The warning comes in an editorial by Professor John Aitken, of the University of Newcastle, in the current issue of Expert Review of Obstetrics and Gynecology.


"People shouldn't be too confident that just because the baby looks normal there is no damage there that won't appear later in life," he said.

"People underestimate how much genetic damage they're passing onto the embryos."

Professor Aitkin says one in every 35 babies born in Australia are a result of IVF.

"In some countries it's more like one in 20 and there are models that predict it will be one in 10 before too long," he said.

Professor Aitken says because IVF allows infertile men to reproduce, the more we use it the more it will be needed in the future.

"So we better make sure it's safe because a large proportion of the population will be generated in this way," he said.


Ageing sperm

Professor Aitken says a number of factors are known, or suspected, to cause genetic damage to sperm that do not necessarily cause defects obvious at birth.

For example, Professor Aitken says the sperm of ageing males is thought to contribute to conditions such as autism, schizophrenia and epilepsy.

He says there is strong evidence linking sperm DNA damage to smoking, which can lead to the development of childhood cancers.

Epigenetic changes to sperm DNA that can affect fertility through several generations have also been reported.

For example, several recent papers have shown that infertile men have a dramatically altered DNA methylation profile.
Screening and monitoring

Professor Aitken says genetic problems mean it is important that reproductive clinics do a good job at screening sperm samples for genetic damage.
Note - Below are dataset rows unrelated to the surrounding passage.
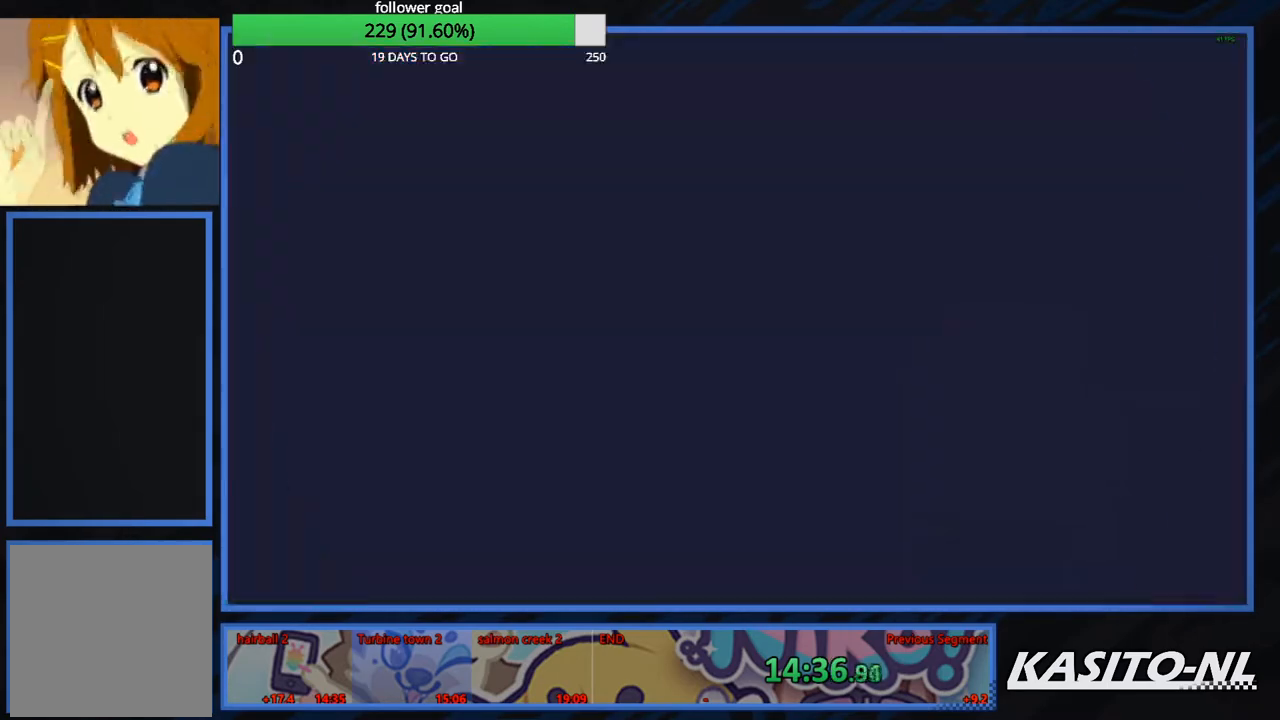
{"buttons": [], "left_stick": "right", "right_stick": "center", "events": [[401, "left_stick", "right"]]}
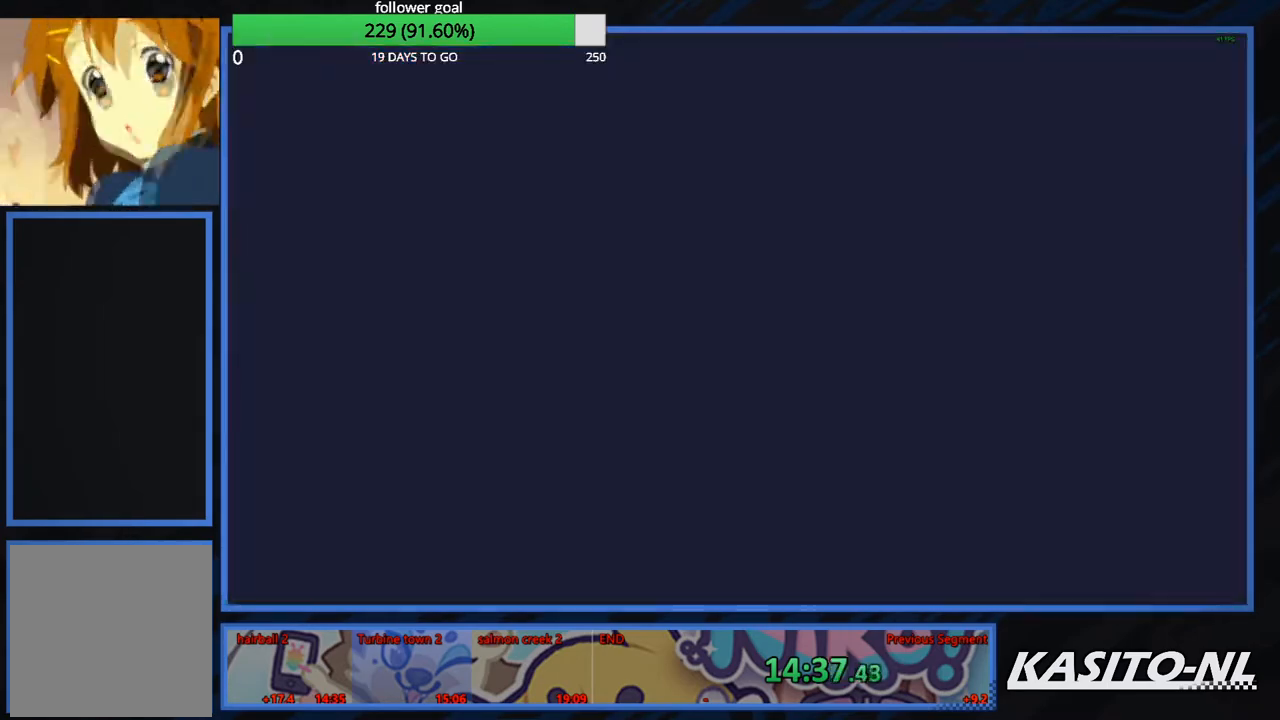
{"buttons": [], "left_stick": "up-right", "right_stick": "center", "events": [[233, "left_stick", "up-right"], [267, "DPAD_LEFT", "down"], [400, "DPAD_LEFT", "up"]]}
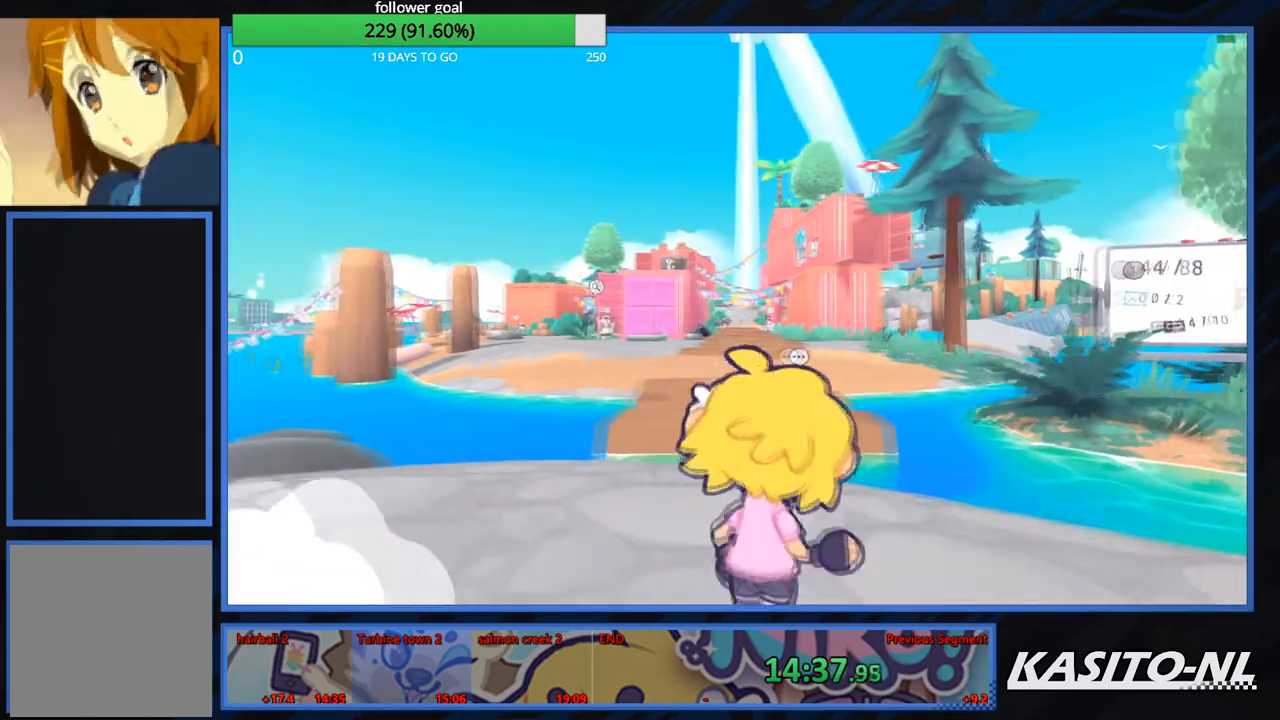
{"buttons": ["A"], "left_stick": "up", "right_stick": "center", "events": [[34, "right_stick", "right"], [301, "right_stick", "center"], [367, "left_stick", "up-left"], [401, "A", "down"], [501, "left_stick", "up"]]}
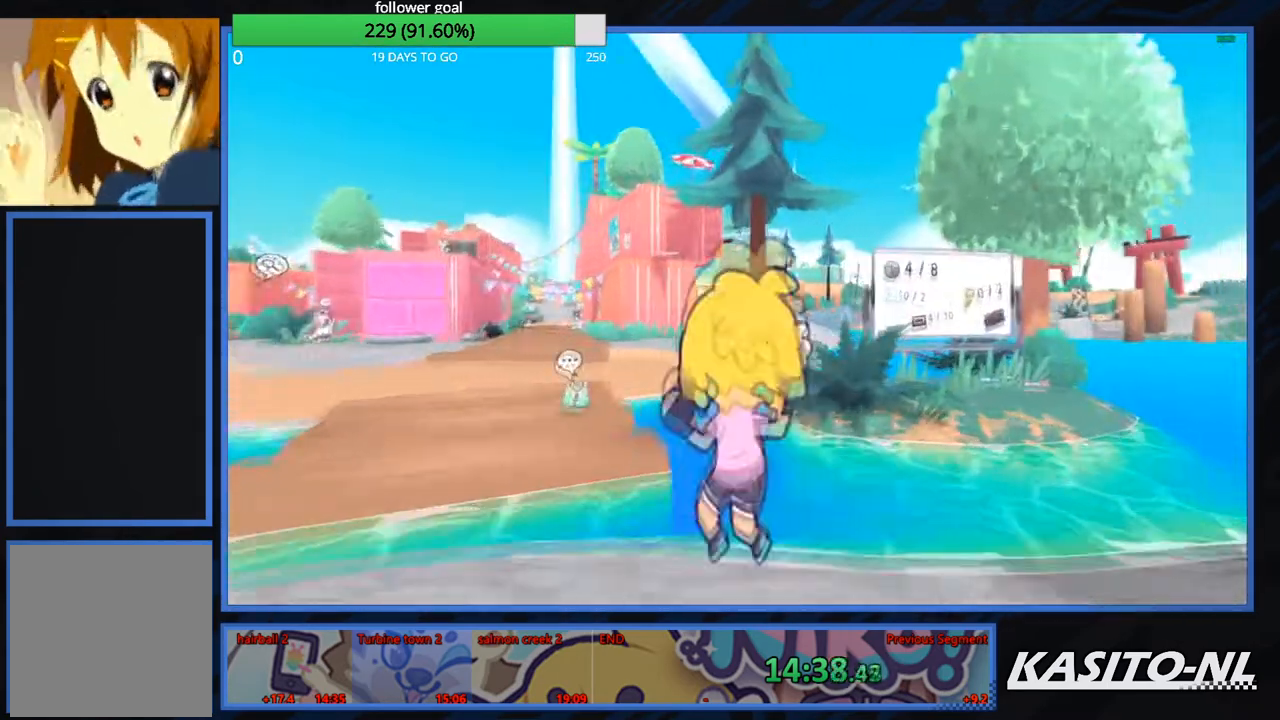
{"buttons": [], "left_stick": "up", "right_stick": "center", "events": [[33, "A", "up"], [100, "X", "down"], [267, "X", "up"]]}
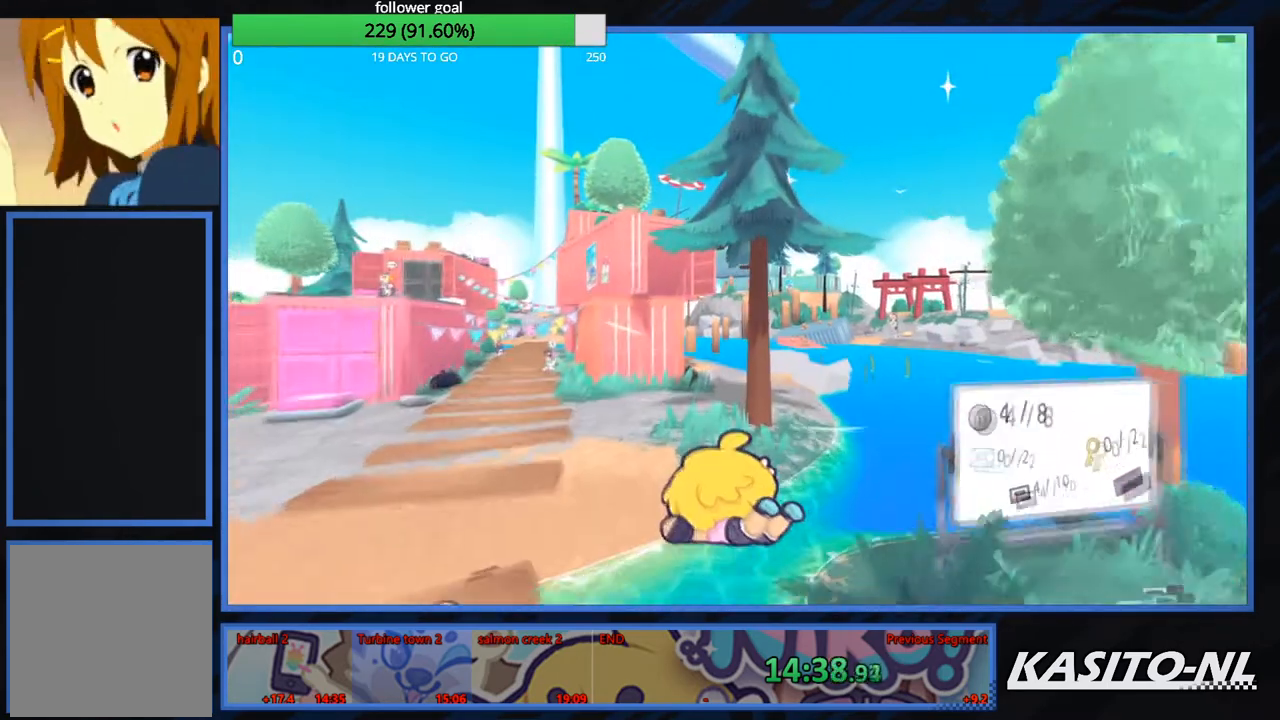
{"buttons": ["X"], "left_stick": "up", "right_stick": "center", "events": [[134, "X", "down"], [234, "X", "up"], [301, "X", "down"], [434, "X", "up"], [501, "X", "down"]]}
He is presenting the latest evidence on one screening technique he is developing with biotech company nuGEN at the Australian Research Council's Graeme Clark Research Outcomes Forum in Canberra next week.

But Professor Aitken says long-term monitoring of children born through IVF and other reproductive technologies is also essential, because such techniques can not pick up epigenetic damage.

"There are all kinds of things that can and could still go wrong," he said.


While he says IVF children are being monitored, he is concerned about complacency among clinics who celebrate their ability to produce normal looking babies from sperm with high levels of DNA damage.

IVF defended

Professor Michael Chapman of the Fertility Society of Australia, who also works for IVF Australia, says genetic damage is considered by IVF clinics.

"They're concerns that are shared within the IVF profession," he said.

Professor Chapman says one rare epigenetic disease has shown up in IVF children, at a rate of one in 1,500 versus one in 5,000 in the general population.

But he says Professor Aitken's "provocative" article overstates the problem since in the 20 years that IVF has been around, few long-term problems have arisen, despite thousands of children being monitored.

"I'm sure that if something starts to turn up, it will jump out at us," he said.

Sandra Hill, chief executive officer of ACCESS Australia, a group led by patients seeking IVF treatment, is confident that IVF is well-monitored, and she agrees this should continue.

But she says many of the concerns raised by Professor Aitken also apply to natural conception and she thinks the use of IVF should not be singled out.

She says it could be useful to educate men in general about the concerns raised by Professor Aitken - especially the need for men to have children before they get too old.

Professor Aitken says this may be so, but IVF still presents a unique challenge.

"With IVF you are facilitating the fertilisation of eggs with sperm that would otherwise be unsuccessful," he said.

Professor Aitken also says the rate of birth defects in IVF children are up to twice that of normally-conceived children, although he expects that to improve as techniques improve.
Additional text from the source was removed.